═════ Source extract
The poor planning, and irreverent drawing of the new border would split generations old communities. Mass hysteria pit village against village; Hindus, Sikhs, and Muslims found themselves in bloody struggles for survival, each group playing antagonist and protagonist. Being Hindus on the Paksitani side of the new border, Bhajan Lal’s family made the dangerous trip, relocating to nearby Amritsar.

His family in financial need, Bhajan Lal took a job in an undergarment store where the tourist rest house (NRI Niwas) now sits near the Golden Temple. He did his best to work hard, but his heart was not in his work. He would go to work each day and did his duties, but his mind was elsewhere and all of his coworkers could tell. His mind was enchanted by sounds.

The sounds distracted him and teased him like the memory of a lover’s call. But the sound was not the call from a lover’s lips. The sound was the bouncing tones emanating from the stretched head of the tabla. In that time, the late 1940’s and 1950’s Amritsar was still a hub for musical expression and nowhere was it more on display than in the environment of the Golden Temple. Bhajan Lal would hear the music emanating from that place and see its purveyors in the grounds around the temple complex. He would go listen inside the temple itself. It was all he could think of. He had to join this world and become an artist himself.

Near his place of work, there were a few renowned tabla lutihers. Stores like Baba Heera Singh’s music shop, which still exist today, were near the old gothic style clock tower erected by the British residency seventy years earlier. It loomed like an eerie old tree. In that time, a set of tablas cost 25 rupees. Bhajan Lal made 20 rupees in a month. Upon receiving his monthly pay, he returned to the music shops and was able to bargain a table set down to 20 rupees.

When he arrived home and his mother and grandfather saw that he had brought home drums instead of 20 rupees, they were livid. “We’re not musicians! Leave those tablas for the musicians at nautch (dancing girls) houses!” His grandfather was so incensed that he grabbed Bhajan Lal’s precious possessions and threw them out with the garbage. Undaunted, Bhajan Lal retrieved his instrument from the trash and brought them back home. Eventually his family would relent on the condition that the young man continue his work selling hosiery. He agreed to the terms.

While he continued working at the shop, he also began to practice tabla. He’d had some experience playing dholki, a simple two-sided drum, but nothing with the complexity of his new instrument. With such a small salary, Bhajan Lal was unable to pay a teacher, so he set out to learn table on his own-a difficult task due to the drums relative complexity and need for proper technique. He supplemented his hours of personal practice with tidbits of knowledge from rababi* masters he would have chance meetings with. His skill grew despite his lack of formal instruction to where he was accompanying musicians in many gurdwaras and Hindu mandirs in the city on a regular basis.
══════════
### Directive 1
In the account of Bhajan Lal's path to the tabla, why did he have to learn the instrument on his own? Answer in one to three sentences.
### Directive 2
Write the next part of the account of Bhajan Lal's path to the tabla, picking up after its final sentence.
═════ Material supplied
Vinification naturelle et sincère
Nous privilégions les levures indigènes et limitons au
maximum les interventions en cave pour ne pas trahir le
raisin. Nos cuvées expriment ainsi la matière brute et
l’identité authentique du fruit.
══════════
### Exercise result 1
Bhajan Lal earned such a small salary that he could not afford to pay a teacher. He therefore taught himself, adding what he picked up from rababi masters he happened to meet.

### Exercise result 2
Ustad Chhamta Parishad, the renowned master of the Benares Girana1, dazzled onlookers. He was in Amritsar for a performance. His artistry in tabla was renowned and there were many people at the gathering. After he performed for some time, he sat, chatted, and drank tea with those in attendance. Young tabla players would approach and learn a short composition or touch his feet in respect. One young man’s style was peculiar as it contained pieces of the Rababi Girana2, yet it was altogether its own style. The young man was self taught. Chhamta Parishad looked at the boy with joy; the boy had the spark in him to be a great shigird4.

For twenty-five years, Bhajan Lal would travel between Varanasi and his home in Amritsar to learn from his master. Meanwhile, he started a family and had three sons. In turn, his sons’ appreciation for music would grow, and from time to time, they would study with their Mahan Ustad5. By now Bhajan Lal was a fully accomplished artist and was accompanying great melodists and ragis, but his role as pupil was yet to end.

When Bhajan Lal met Ustad Rattan Singh, he was on his way to becoming a bonafide master in his own right. He had been a perfect student of Ustad Chhamta Parishad and was a renowned player in the Benares Girana. But Rattan Singh spoke to Bhajan Lal’s roots.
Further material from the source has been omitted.